Explosion des inscriptions
En six ans, l'effectif de l'École de technologie supérieure (ÉTS) a explosé, passant de quelque 4 000 à 7 800 étudiants. «C'est d'autant plus important que, de 2003 à 2008, la croissance a été nulle», précise Jean-Luc Fihey, directeur des études et de la recherche.
Cette croissance a reposé sur le grand intérêt que les étudiants du niveau collégial portent à la carrière d'ingénieur. «Nous n'avons pas de quotas d'admission.
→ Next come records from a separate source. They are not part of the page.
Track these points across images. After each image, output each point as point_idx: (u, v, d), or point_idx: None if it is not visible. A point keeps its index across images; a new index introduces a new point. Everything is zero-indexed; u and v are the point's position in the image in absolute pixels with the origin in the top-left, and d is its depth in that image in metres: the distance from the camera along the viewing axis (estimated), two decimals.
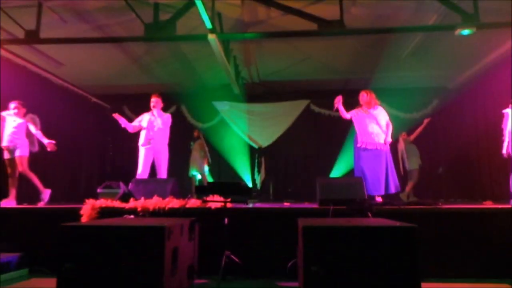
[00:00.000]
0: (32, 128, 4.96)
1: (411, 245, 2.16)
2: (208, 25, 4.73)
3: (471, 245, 3.28)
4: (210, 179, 7.77)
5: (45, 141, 4.96)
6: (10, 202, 4.68)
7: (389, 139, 4.73)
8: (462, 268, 3.23)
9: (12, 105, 4.93)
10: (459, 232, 3.32)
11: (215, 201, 3.48)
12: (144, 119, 5.20)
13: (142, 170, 5.01)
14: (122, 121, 5.09)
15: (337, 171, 8.12)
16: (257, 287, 3.07)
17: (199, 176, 7.41)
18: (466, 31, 4.75)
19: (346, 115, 4.78)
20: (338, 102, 4.65)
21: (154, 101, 5.17)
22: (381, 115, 4.77)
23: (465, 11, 4.70)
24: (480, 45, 5.98)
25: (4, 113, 4.93)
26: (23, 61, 6.25)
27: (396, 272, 2.15)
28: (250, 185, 8.30)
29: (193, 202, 3.68)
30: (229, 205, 3.40)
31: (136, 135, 5.23)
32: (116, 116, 5.07)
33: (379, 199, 4.48)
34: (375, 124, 4.70)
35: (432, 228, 3.30)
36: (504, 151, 4.70)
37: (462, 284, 3.04)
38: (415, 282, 2.13)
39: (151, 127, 5.11)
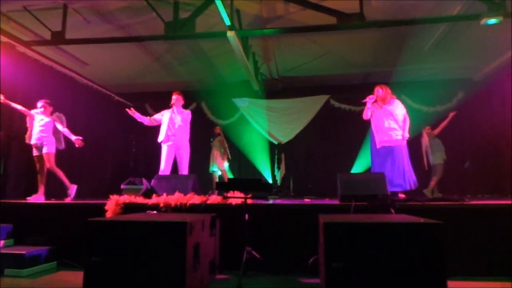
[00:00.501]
0: (59, 126, 5.14)
1: (436, 242, 2.11)
2: (227, 22, 4.74)
3: (500, 243, 3.17)
4: (230, 175, 7.82)
5: (73, 137, 5.15)
6: (39, 198, 4.87)
7: (407, 135, 4.62)
8: (490, 267, 3.13)
9: (39, 104, 5.11)
10: (487, 229, 3.22)
11: (236, 197, 3.50)
12: (164, 116, 5.29)
13: (164, 167, 5.11)
14: (137, 116, 5.22)
15: (358, 167, 7.98)
16: (278, 283, 3.07)
17: (219, 173, 7.47)
18: (492, 21, 4.58)
19: (368, 115, 4.75)
20: (371, 98, 4.68)
21: (175, 98, 5.28)
22: (398, 109, 4.67)
23: (491, 0, 4.52)
24: (506, 35, 5.72)
25: (32, 112, 5.12)
26: (49, 61, 6.45)
27: (421, 269, 2.10)
28: (270, 181, 8.30)
29: (214, 198, 3.72)
30: (249, 201, 3.41)
31: (158, 132, 5.32)
32: (130, 111, 5.18)
33: (402, 196, 4.39)
34: (391, 119, 4.61)
35: (458, 225, 3.20)
36: None
37: (490, 283, 2.94)
38: (440, 281, 2.07)
39: (171, 124, 5.20)
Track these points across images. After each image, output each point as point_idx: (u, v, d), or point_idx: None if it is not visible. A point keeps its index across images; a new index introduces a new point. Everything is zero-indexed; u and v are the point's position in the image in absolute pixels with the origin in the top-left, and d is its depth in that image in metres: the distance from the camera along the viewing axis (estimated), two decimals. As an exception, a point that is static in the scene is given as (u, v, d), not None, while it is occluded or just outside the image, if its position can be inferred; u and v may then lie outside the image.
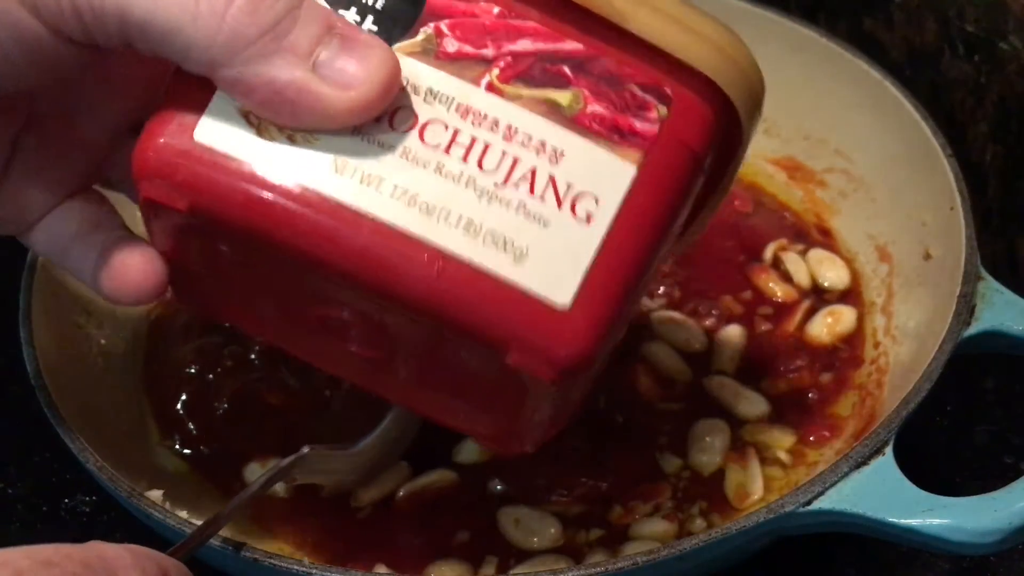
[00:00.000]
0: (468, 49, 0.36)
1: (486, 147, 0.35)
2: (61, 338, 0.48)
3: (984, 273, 0.46)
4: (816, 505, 0.39)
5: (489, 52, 0.36)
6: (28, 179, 0.39)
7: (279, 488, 0.46)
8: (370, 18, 0.36)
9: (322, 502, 0.46)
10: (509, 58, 0.36)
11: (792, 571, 0.47)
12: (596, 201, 0.35)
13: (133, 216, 0.40)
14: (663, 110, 0.36)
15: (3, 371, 0.49)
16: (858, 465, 0.40)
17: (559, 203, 0.35)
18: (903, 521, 0.39)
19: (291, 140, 0.35)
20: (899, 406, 0.42)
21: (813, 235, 0.57)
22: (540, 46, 0.36)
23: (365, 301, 0.37)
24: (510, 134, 0.35)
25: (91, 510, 0.50)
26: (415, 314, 0.36)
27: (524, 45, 0.36)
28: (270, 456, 0.47)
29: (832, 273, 0.54)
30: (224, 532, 0.39)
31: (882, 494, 0.39)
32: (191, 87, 0.35)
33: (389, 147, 0.35)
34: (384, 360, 0.40)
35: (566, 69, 0.36)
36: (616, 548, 0.45)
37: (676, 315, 0.52)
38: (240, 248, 0.37)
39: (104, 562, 0.28)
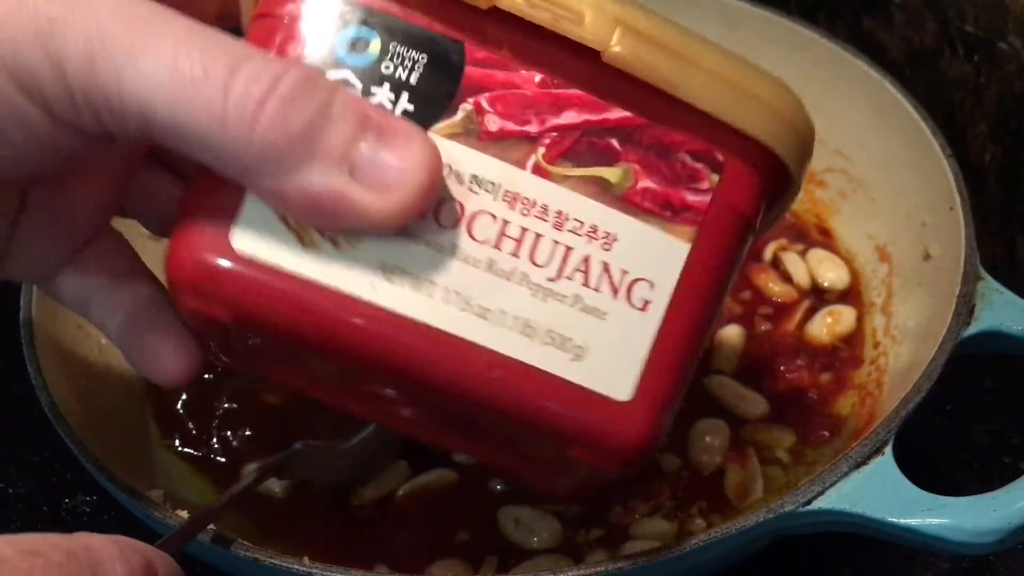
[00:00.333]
0: (511, 126, 0.34)
1: (537, 238, 0.34)
2: (61, 338, 0.48)
3: (984, 273, 0.46)
4: (816, 505, 0.39)
5: (533, 128, 0.34)
6: (42, 230, 0.37)
7: (276, 489, 0.46)
8: (405, 96, 0.33)
9: (322, 502, 0.46)
10: (555, 134, 0.34)
11: (792, 571, 0.47)
12: (651, 286, 0.34)
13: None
14: (715, 178, 0.35)
15: (3, 371, 0.49)
16: (858, 465, 0.40)
17: (615, 292, 0.34)
18: (903, 521, 0.39)
19: (335, 244, 0.33)
20: (899, 406, 0.42)
21: (813, 235, 0.57)
22: (586, 117, 0.34)
23: (417, 390, 0.36)
24: (560, 221, 0.34)
25: (91, 510, 0.50)
26: (470, 408, 0.35)
27: (569, 117, 0.34)
28: (268, 456, 0.47)
29: (832, 273, 0.54)
30: (224, 532, 0.39)
31: (882, 494, 0.39)
32: (220, 185, 0.32)
33: (437, 246, 0.33)
34: (433, 423, 0.39)
35: (614, 142, 0.34)
36: (616, 548, 0.45)
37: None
38: (283, 345, 0.36)
39: (89, 552, 0.28)
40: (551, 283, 0.34)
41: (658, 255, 0.34)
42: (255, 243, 0.33)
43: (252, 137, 0.30)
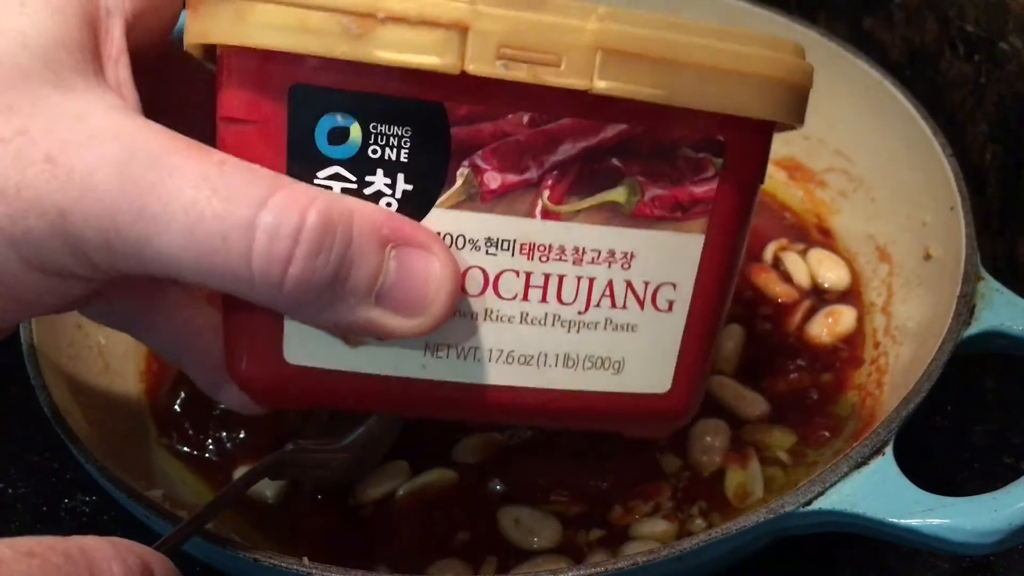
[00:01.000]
0: (511, 178, 0.33)
1: (560, 279, 0.35)
2: (61, 338, 0.48)
3: (984, 273, 0.46)
4: (816, 505, 0.39)
5: (533, 173, 0.34)
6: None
7: (268, 493, 0.46)
8: (401, 177, 0.33)
9: (322, 502, 0.46)
10: (555, 172, 0.34)
11: (792, 571, 0.47)
12: (674, 287, 0.36)
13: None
14: (719, 162, 0.34)
15: (3, 371, 0.49)
16: (858, 465, 0.40)
17: (641, 305, 0.36)
18: (903, 521, 0.39)
19: (379, 339, 0.34)
20: (899, 406, 0.42)
21: (813, 235, 0.57)
22: (582, 145, 0.34)
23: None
24: (579, 256, 0.35)
25: (91, 510, 0.50)
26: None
27: (566, 150, 0.33)
28: (261, 457, 0.47)
29: (832, 273, 0.54)
30: (224, 533, 0.39)
31: (882, 494, 0.39)
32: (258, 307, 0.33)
33: (471, 315, 0.34)
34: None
35: (615, 161, 0.34)
36: (616, 548, 0.45)
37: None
38: None
39: (85, 553, 0.28)
40: (581, 316, 0.35)
41: (676, 256, 0.35)
42: (306, 354, 0.34)
43: (280, 294, 0.31)
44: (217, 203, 0.30)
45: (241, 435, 0.48)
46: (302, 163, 0.32)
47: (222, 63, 0.33)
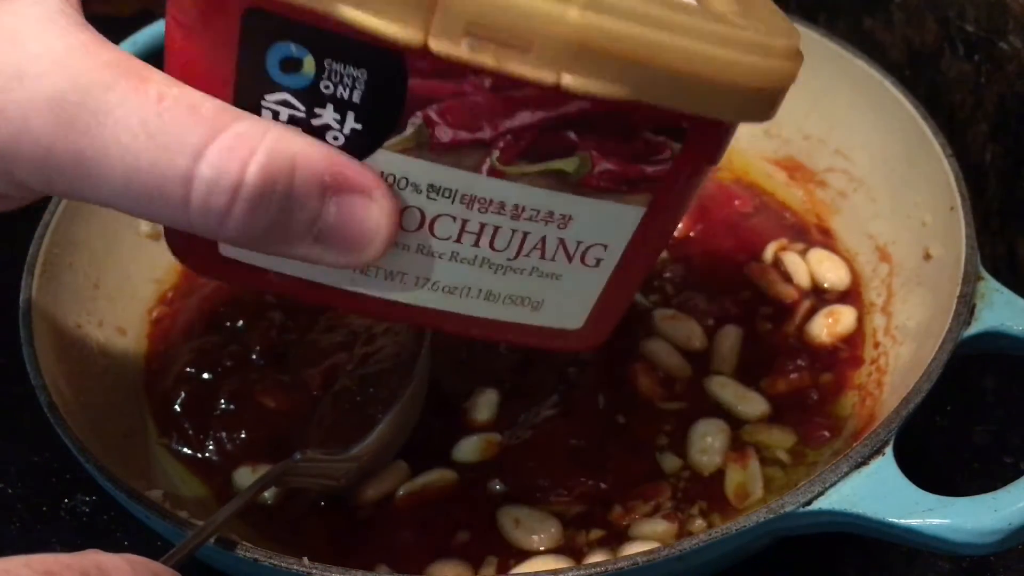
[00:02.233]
0: (463, 135, 0.33)
1: (496, 230, 0.35)
2: (61, 338, 0.48)
3: (984, 273, 0.46)
4: (816, 505, 0.39)
5: (486, 134, 0.33)
6: None
7: (267, 495, 0.46)
8: (351, 115, 0.32)
9: (322, 502, 0.46)
10: (509, 137, 0.33)
11: (792, 571, 0.47)
12: (604, 247, 0.36)
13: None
14: (677, 147, 0.34)
15: (3, 371, 0.49)
16: (858, 465, 0.40)
17: (569, 259, 0.36)
18: (903, 521, 0.39)
19: None
20: (899, 406, 0.42)
21: (813, 235, 0.57)
22: (541, 115, 0.32)
23: None
24: (517, 212, 0.35)
25: (91, 510, 0.50)
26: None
27: (524, 118, 0.32)
28: (261, 460, 0.47)
29: (832, 273, 0.54)
30: (224, 534, 0.39)
31: (882, 494, 0.39)
32: None
33: (404, 246, 0.35)
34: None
35: (571, 135, 0.33)
36: (616, 548, 0.45)
37: (676, 312, 0.52)
38: None
39: (101, 571, 0.28)
40: (510, 262, 0.36)
41: (613, 222, 0.36)
42: (240, 253, 0.35)
43: (219, 234, 0.31)
44: (154, 151, 0.30)
45: (241, 435, 0.48)
46: (251, 84, 0.31)
47: None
En tant que constituante de l'Université du Québec, l'École de technologie supérieure a pour mission de favoriser l'accessibilité aux études universitaires», dit M. Fihey.
Dans ce contexte, l'établissement «n'a pas beaucoup insisté historiquement sur le recrutement d'étudiants internationaux, ce qui fait qu'ils sont peu nombreux au premier cycle».
Si un jour, la courbe d'inscriptions chutait, l'ÉTS serait prête à faire davantage d'efforts de ce côté. «Nous savons, par exemple, qu'il y aurait une forte demande de la part d'étudiants de France», dit M. Fihey.
Journées portes ouvertes
L'Université du Québec à Rimouski (UQAR) veut augmenter le taux de réussite des étudiants de première année.
Dans cet esprit, l'établissement a prévu des mesures d'accompagnement des étudiants qui éprouvent des difficultés en rédaction, en mathématiques et en informatique.
«Ces mesures ne s'appliquent évidemment pas à tout le monde. Par exemple, certains étudiants doivent rehausser leur maîtrise du français écrit et d'autres, leur compréhension de certains volets des mathématiques. Et cela exige des suivis personnalisés», dit Jean-François Méthot, directeur du module de génie.
En outre, l'UQAR a mis en place des mesures d'accompagnement en informatique afin d'aider les étudiants étrangers à mettre leurs connaissances à niveau. Cette clientèle constitue environ 40 % de l'effectif du module de génie de l'université rimouskoise.
Par ailleurs, «d'année en année, nous varions les contenus de nos journées portes ouvertes afin d'attirer un peu plus d'étudiants», précise Jean-François Méthot.